REQUIRED WORK » Check every line of the data below for "Merkezefendi". Copy each one that has it.

SUPPLIED INFORMATION »
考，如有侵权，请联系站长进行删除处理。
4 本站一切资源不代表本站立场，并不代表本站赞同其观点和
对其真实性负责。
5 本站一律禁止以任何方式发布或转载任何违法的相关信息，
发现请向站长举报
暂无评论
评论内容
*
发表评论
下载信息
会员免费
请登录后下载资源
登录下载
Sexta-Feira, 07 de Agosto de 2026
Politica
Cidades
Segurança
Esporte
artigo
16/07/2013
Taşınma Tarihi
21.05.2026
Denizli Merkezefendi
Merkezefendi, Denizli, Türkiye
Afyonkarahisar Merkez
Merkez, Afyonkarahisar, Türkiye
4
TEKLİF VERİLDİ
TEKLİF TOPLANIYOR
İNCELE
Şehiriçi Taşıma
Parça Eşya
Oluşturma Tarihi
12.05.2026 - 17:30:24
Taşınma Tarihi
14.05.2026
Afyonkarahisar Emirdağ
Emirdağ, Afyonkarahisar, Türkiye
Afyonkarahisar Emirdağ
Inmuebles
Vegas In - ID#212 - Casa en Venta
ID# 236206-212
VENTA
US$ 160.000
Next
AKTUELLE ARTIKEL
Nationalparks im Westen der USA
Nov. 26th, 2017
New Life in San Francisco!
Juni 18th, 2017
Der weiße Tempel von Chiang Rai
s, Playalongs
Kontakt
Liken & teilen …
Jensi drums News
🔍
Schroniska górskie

RESPONSE AREA »
Denizli Merkezefendi
Merkezefendi, Denizli, Türkiye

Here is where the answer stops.